Q1. How many Lotus Notes content source can I crawl at the same time?
A1: One content source per Domino Server. If all of your stuff are put on a single Domino Server, you have to crawl them one by one. But If you have several Domino servers to index, then you can index them at the same time. This is a limitation of IBM Lotus Notes C++ API. So you may need to carefully set schedules to crawl these content sources.
Q2. How many Lotus Notes content source shall I crawl at the same time?
A2: The only difference from the 1st question is CAN/SHALL. There should be a limit on this number, but what is this number? I don’t have the direct answer for the question, because this number depends on your hardware performance, memory usage, network legacy and bandwidth…. so many factors. For a recent hardware with 8GB ram, I would recommend 3,with scheduled memory recycling – we will talk about this later.
Q3. I have a Notes database indexed, but how come the time of full crawl is nearly the same with incremental crawl?
A3: During an incremental crawl, SharePoint search engine will check LastModifiedTime property of target documents/items, and to determine if the target object should be fully retrieved back to its index. However, for certain content source, this property is not retrieved or mapped to something else by mistake, therefore, the engine can only get all the content back to check if there’s any difference. I’m checking a possible solution for this problem, and will update if I can find something.
Q4. Should I use x86 or x64 for Lotus Notes indexing?
A4: Because of the limitation of IBM Notes C++ API, Notes Protocol Handler can only run on a x86 box. However, you can still use x64 query servers and WFEs. Remember: the same tier should not be mixed with x64/x86 boxes, but you can have x86 indexer tier with x64 query and x64 wfe tiers, this is recommended for Notes search in SharePoint 2007/Search Server 2008. (IBM released x64 version of their API recently, but it’s impossible to make current NotesPH to work with that, many things changed)
Q5. You mentioned memory recycling – what does that mean?

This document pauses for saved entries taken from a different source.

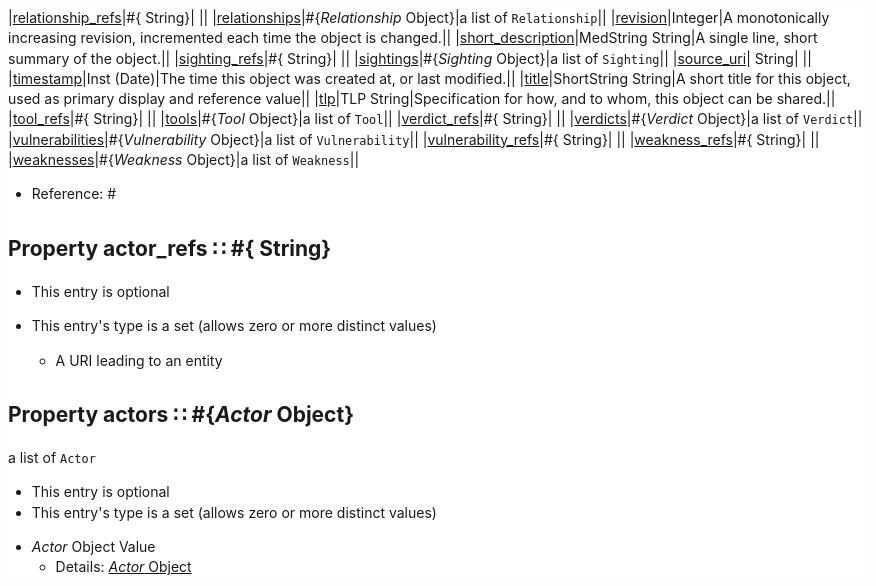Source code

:|[relationship_refs](#propertyrelationship_refs-string)|#{ String}| ||
|[relationships](#propertyrelationships-relationshipobject)|#{*Relationship* Object}|a list of `Relationship`||
|[revision](#propertyrevision-integer)|Integer|A monotonically increasing revision, incremented each time the object is changed.||
|[short_description](#propertyshort_description-medstringstring)|MedString String|A single line, short summary of the object.||
|[sighting_refs](#propertysighting_refs-string)|#{ String}| ||
|[sightings](#propertysightings-sightingobject)|#{*Sighting* Object}|a list of `Sighting`||
|[source_uri](#propertysource_uri-string)| String| ||
|[timestamp](#propertytimestamp-instdate)|Inst (Date)|The time this object was created at, or last modified.||
|[title](#propertytitle-shortstringstring)|ShortString String|A short title for this object, used as primary display and reference value||
|[tlp](#propertytlp-tlpstring)|TLP String|Specification for how, and to whom, this object can be shared.||
|[tool_refs](#propertytool_refs-string)|#{ String}| ||
|[tools](#propertytools-toolobject)|#{*Tool* Object}|a list of `Tool`||
|[verdict_refs](#propertyverdict_refs-string)|#{ String}| ||
|[verdicts](#propertyverdicts-verdictobject)|#{*Verdict* Object}|a list of `Verdict`||
|[vulnerabilities](#propertyvulnerabilities-vulnerabilityobject)|#{*Vulnerability* Object}|a list of `Vulnerability`||
|[vulnerability_refs](#propertyvulnerability_refs-string)|#{ String}| ||
|[weakness_refs](#propertyweakness_refs-string)|#{ String}| ||
|[weaknesses](#propertyweaknesses-weaknessobject)|#{*Weakness* Object}|a list of `Weakness`||

* Reference: #

<a id="propertyactor_refs-string"></a>
## Property actor_refs ∷ #{ String}

* This entry is optional
* This entry's type is a set (allows zero or more distinct values)


  * A URI leading to an entity

<a id="propertyactors-actorobject"></a>
## Property actors ∷ #{*Actor* Object}

a list of `Actor`

* This entry is optional
* This entry's type is a set (allows zero or more distinct values)


<a id="map6-ref"></a>
* *Actor* Object Value
  * Details: [*Actor* Object](#map6)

A5: Due to x86 limitation, the memory per process is limited to certain number. And because we are calling Notes client through API, it’s quite possible MSSEARCH/MSSDMN process will hit memory limit after a crawl of large numbers of documents. So I recommend you to recycle these processes for every certain amount of time. This can prevent possible stuck of the crawl. In order to do this, you might need to write your own schedule program with SharePoint search administration APIs, and restart osearch service when it’s need. I will also add this function to SharePoint Search Admin 0.81 and later in a few days.
Q6. Any ideas about security trimming support? What should I do in Domino side?
A6: You can use Lotus Notes users and groups to control security, and map them to AD users to achieve search result security trimming in SharePoint. But it is generally advised to not use Lotus Notes Roles for security control, as there’s no correspond thing in active directory.
Q7. To be added.
Btw, I’m moving to a new position in IW PMG, as a Technical Product Manager to drive SharePoint IT Pro readiness. So in future there would be more things like SharePoint Governance appear on this blog:).